What the exercise asks → Repeat the lines from the one containing "### Development Phase" through the one containing "- **Updates**: Accessibility", substituting "Stage" for every "Phase" and leaving everything else the same.

Source records:

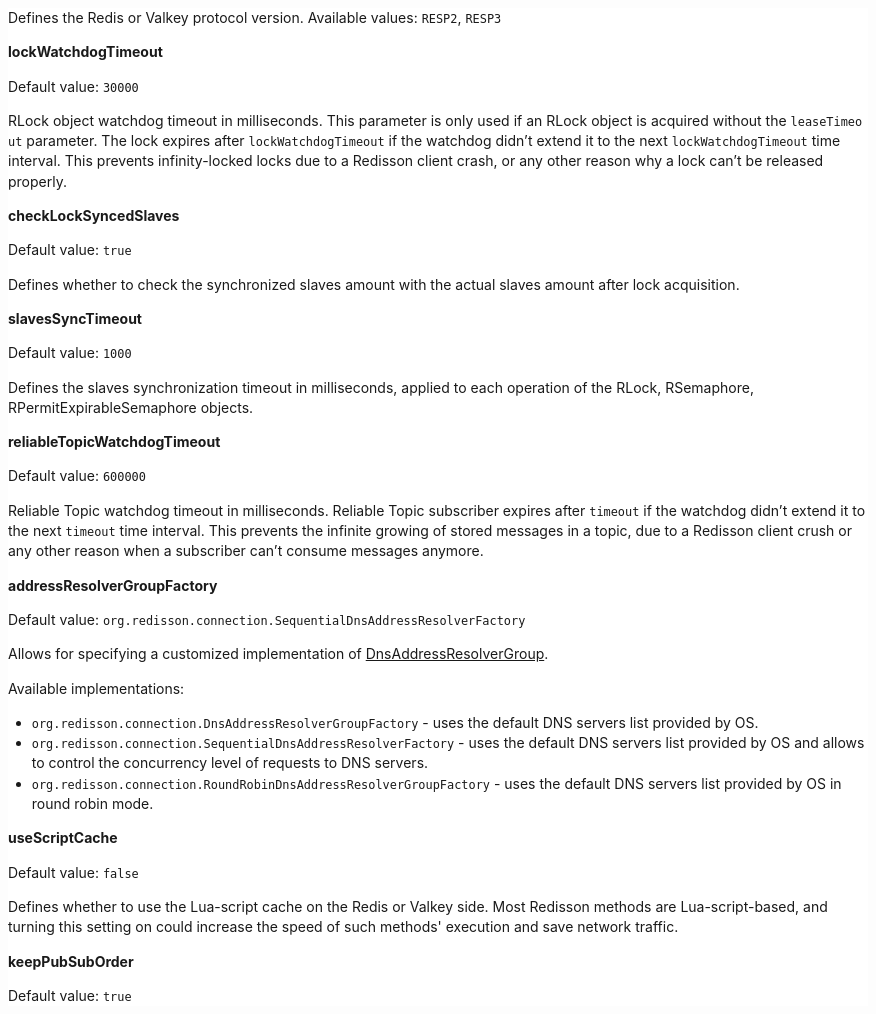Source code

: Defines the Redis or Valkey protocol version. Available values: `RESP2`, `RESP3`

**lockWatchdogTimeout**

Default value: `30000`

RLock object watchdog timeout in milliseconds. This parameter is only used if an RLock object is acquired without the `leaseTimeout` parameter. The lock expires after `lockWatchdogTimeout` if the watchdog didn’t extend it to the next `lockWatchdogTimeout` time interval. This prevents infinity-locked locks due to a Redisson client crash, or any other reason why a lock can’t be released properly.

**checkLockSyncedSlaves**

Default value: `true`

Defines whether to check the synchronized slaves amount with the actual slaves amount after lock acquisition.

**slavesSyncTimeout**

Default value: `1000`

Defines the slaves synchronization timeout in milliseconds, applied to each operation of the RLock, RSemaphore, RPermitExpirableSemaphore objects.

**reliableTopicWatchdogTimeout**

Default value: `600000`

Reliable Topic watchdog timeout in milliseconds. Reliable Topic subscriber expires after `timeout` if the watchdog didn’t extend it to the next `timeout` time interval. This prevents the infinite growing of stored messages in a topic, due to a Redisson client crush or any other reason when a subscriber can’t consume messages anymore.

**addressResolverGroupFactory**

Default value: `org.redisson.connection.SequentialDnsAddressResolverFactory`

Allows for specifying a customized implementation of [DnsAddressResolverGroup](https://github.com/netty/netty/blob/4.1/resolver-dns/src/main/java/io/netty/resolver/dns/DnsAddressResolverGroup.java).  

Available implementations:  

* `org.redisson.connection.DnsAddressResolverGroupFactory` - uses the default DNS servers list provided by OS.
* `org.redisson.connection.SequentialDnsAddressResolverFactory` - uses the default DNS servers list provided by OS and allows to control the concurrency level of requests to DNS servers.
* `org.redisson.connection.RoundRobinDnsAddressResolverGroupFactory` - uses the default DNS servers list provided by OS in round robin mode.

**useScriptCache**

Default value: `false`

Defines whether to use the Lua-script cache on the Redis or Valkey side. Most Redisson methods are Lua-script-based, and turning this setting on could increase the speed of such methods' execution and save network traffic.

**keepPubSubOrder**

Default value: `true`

==

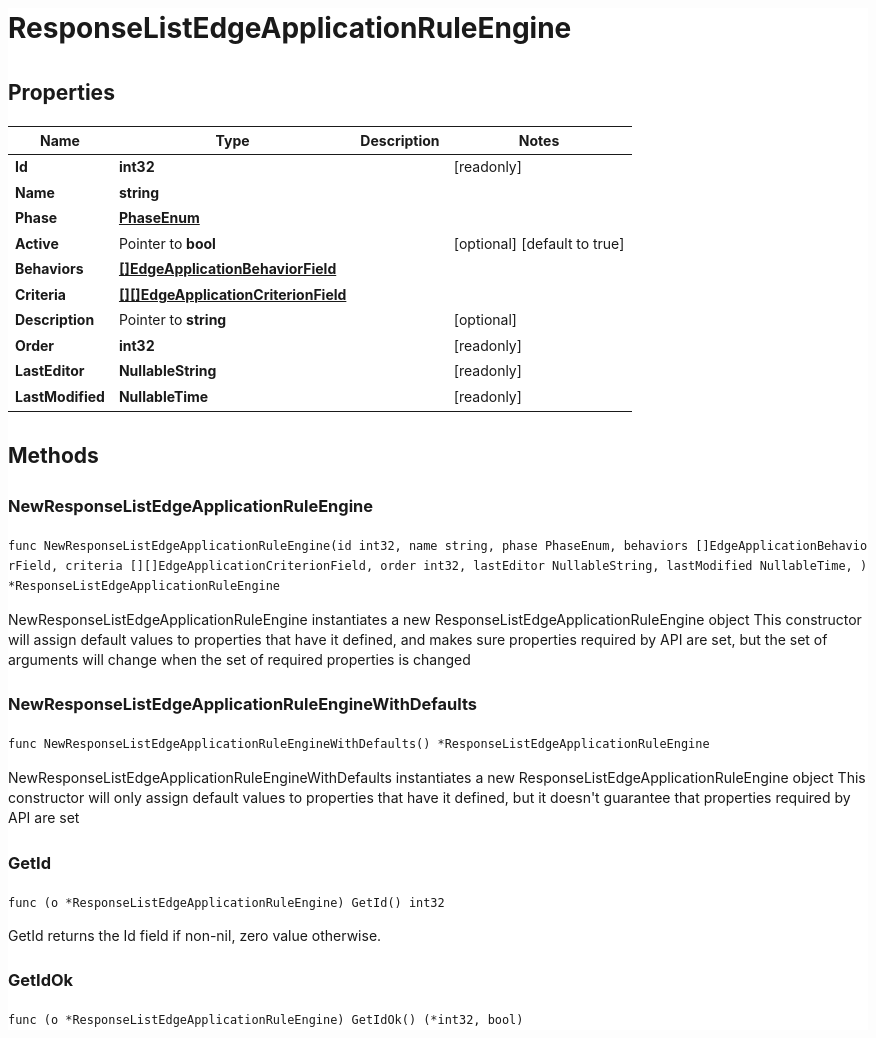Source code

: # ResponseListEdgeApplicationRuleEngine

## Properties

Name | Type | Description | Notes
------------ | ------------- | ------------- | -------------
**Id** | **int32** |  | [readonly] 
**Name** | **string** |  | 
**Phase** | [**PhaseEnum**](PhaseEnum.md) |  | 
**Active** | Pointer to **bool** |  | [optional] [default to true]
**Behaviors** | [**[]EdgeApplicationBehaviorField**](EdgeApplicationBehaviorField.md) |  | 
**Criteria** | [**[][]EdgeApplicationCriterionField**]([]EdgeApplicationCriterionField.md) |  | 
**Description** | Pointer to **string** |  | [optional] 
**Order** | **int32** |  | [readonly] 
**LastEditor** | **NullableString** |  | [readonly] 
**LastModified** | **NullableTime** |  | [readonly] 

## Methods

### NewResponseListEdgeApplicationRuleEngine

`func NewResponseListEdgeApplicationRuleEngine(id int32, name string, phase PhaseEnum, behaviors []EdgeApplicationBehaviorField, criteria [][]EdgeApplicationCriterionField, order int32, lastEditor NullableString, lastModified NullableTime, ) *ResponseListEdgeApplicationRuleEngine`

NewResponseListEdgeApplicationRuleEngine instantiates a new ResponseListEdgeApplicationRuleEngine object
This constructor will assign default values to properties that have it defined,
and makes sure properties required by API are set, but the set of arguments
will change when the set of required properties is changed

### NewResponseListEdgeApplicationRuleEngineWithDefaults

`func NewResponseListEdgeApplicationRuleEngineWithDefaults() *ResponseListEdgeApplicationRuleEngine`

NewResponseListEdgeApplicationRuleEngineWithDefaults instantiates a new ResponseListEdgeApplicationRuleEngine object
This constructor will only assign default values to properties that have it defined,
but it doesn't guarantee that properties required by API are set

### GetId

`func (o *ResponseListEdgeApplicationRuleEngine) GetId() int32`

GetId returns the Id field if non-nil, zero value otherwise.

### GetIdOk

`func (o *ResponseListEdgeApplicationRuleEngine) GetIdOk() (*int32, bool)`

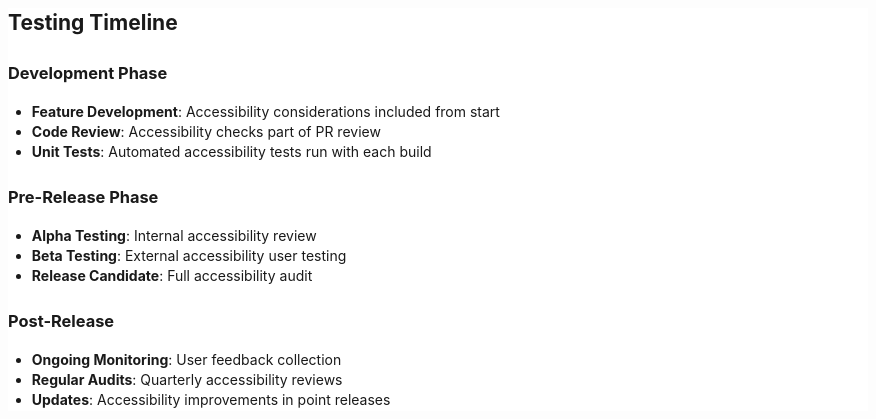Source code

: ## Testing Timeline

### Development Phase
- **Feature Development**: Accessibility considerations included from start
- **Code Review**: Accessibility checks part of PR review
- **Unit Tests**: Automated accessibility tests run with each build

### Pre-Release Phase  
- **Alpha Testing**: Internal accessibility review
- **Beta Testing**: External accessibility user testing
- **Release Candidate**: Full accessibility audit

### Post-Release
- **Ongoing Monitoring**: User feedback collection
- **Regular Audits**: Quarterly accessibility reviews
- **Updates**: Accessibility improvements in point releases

Task result →
### Development Stage
- **Feature Development**: Accessibility considerations included from start
- **Code Review**: Accessibility checks part of PR review
- **Unit Tests**: Automated accessibility tests run with each build

### Pre-Release Stage  
- **Alpha Testing**: Internal accessibility review
- **Beta Testing**: External accessibility user testing
- **Release Candidate**: Full accessibility audit

### Post-Release
- **Ongoing Monitoring**: User feedback collection
- **Regular Audits**: Quarterly accessibility reviews
- **Updates**: Accessibility improvements in point releases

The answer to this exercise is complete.